Contexto: Una estrategia de infraestructura multicanal
El acuerdo con AWS no es un hecho aislado, sino que forma parte de una hoja de ruta muy clara que Meta ha seguido durante el primer trimestre de 2026. Apenas un mes antes, el 24 de marzo de 2026, la compañía anunció una asociación con Arm para desarrollar una nueva clase de silicio para centros de datos. Anteriormente, en febrero, hizo lo propio con AMD para asegurar su infraestructura de IA a largo plazo.
Esta sucesión de alianzas demuestra que Meta está construyendo una red de soporte masiva y diversificada. Santosh Janardhan, jefe de infraestructura en Meta, ha señalado que diversificar las fuentes de cómputo es un «imperativo estratégico». La relación de años entre Meta y AWS como socio en la nube ha facilitado este paso hacia el silicio personalizado de Amazon, posicionando a Meta como uno de los mayores clientes de Graviton en el mundo.

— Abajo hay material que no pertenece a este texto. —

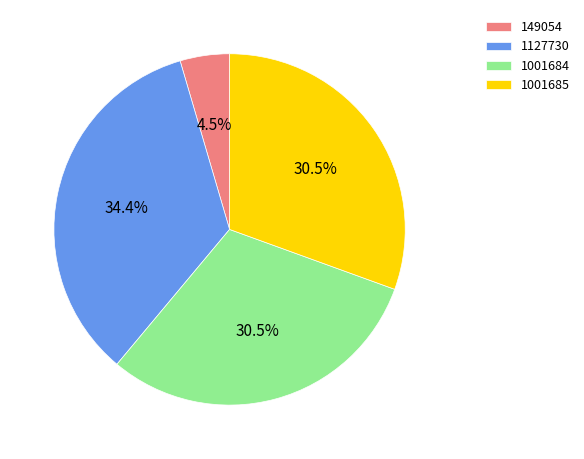

How many segments does this pie chart have?

4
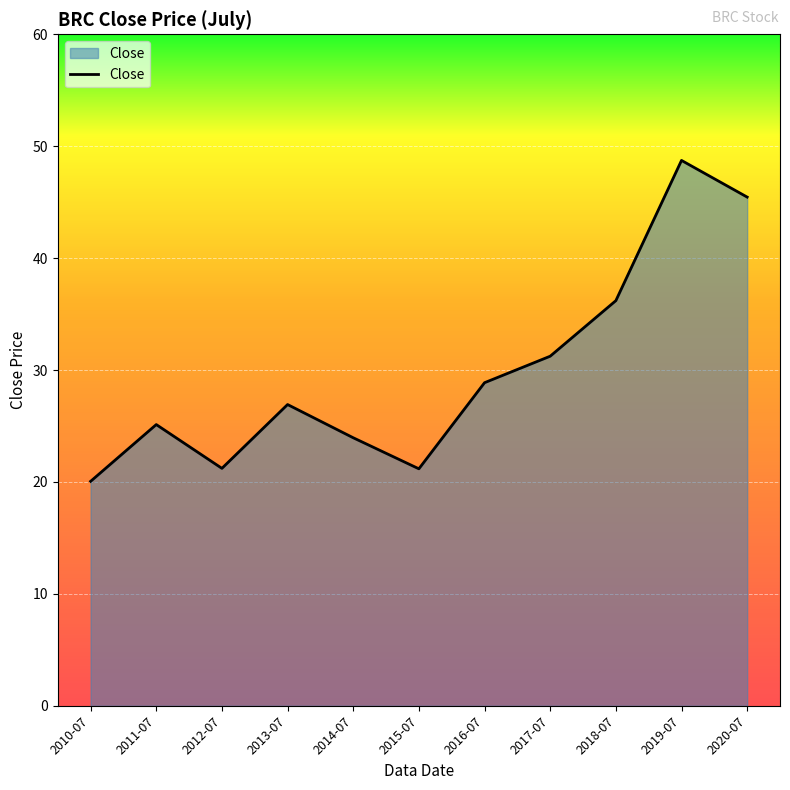

What is the change in value from 2010-07 to 2011-07?

+5.1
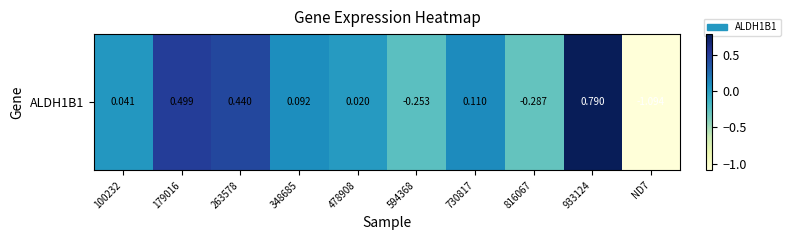

What is the change in value from 594368 to 933124?

+1.0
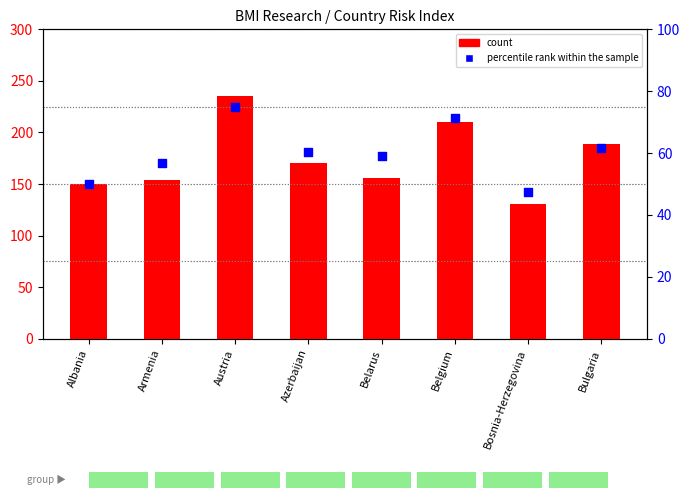

What are all the series names shown in the legend?

count, percentile rank within the sample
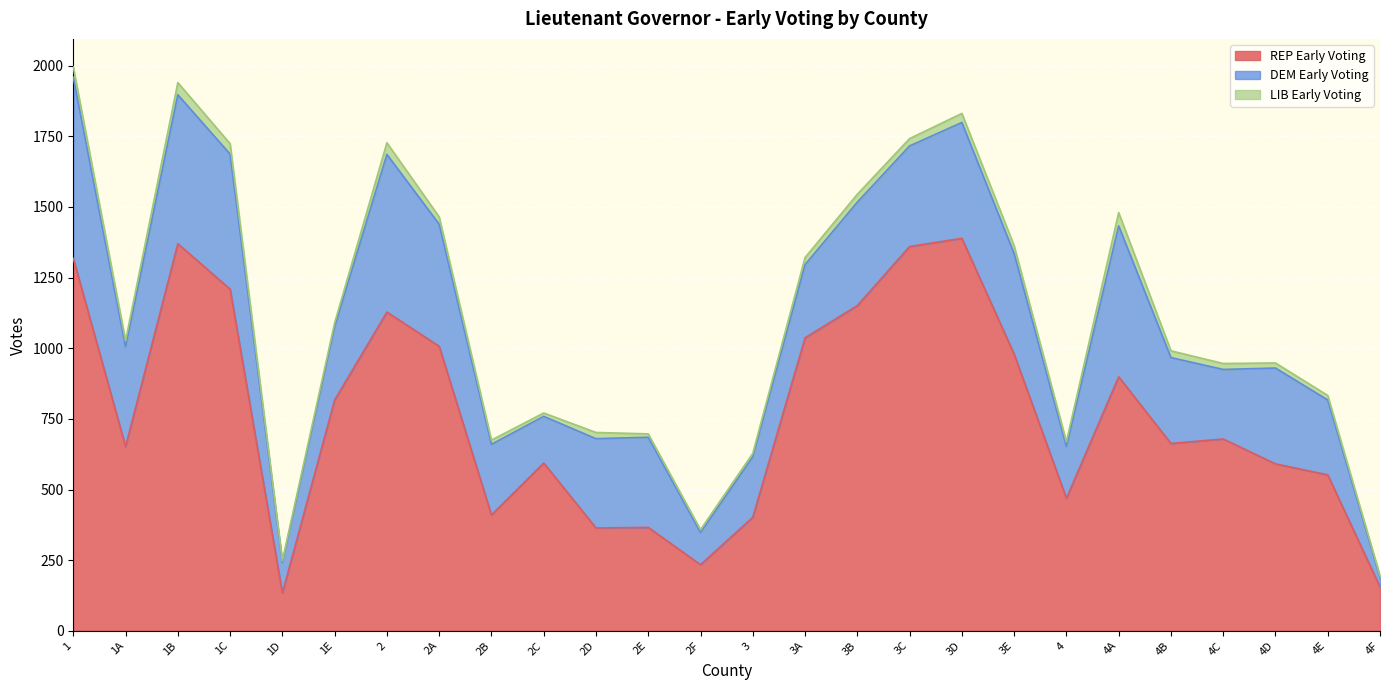

At which label does DEM Early Voting reach its peak?

1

La inversión no solo se queda en hardware de terceros. La empresa también continúa invirtiendo en sus propios centros de datos y en hardware personalizado desarrollado internamente, combinando estas capacidades con las de proveedores externos para mantener el ritmo que sus ambiciones requieren.
El futuro de la IA en nuestras manos
¿Qué significa todo esto para nosotros? La implementación de millones de núcleos de procesamiento sugiere que la IA dejará de ser una función secundaria para convertirse en el motor central de la experiencia en redes sociales y mensajería. Estamos pasando de la era de la «consulta» a la era de la «acción».
Es importante aclarar, basándome en conocimientos generales sobre arquitectura de sistemas no detallados explícitamente en la fuente, que la IA agéntica depende de procesos iterativos de toma de decisiones. Estos procesos, a diferencia del entrenamiento masivo de datos, suelen ser muy exigentes con la latencia y la velocidad de respuesta de la CPU, lo que explica la urgencia de Meta por adquirir esta tecnología de AWS.
El panorama que se dibuja para el resto de 2026 es el de una carrera por la eficiencia. No basta con tener la IA más inteligente, sino la que sea más capaz de actuar de manera autónoma y sostenible. Con este movimiento, Meta se asegura los cimientos necesarios para que su visión de una inteligencia artificial integrada en gafas inteligentes, dispositivos Quest y aplicaciones móviles sea una realidad tangible para sus usuarios.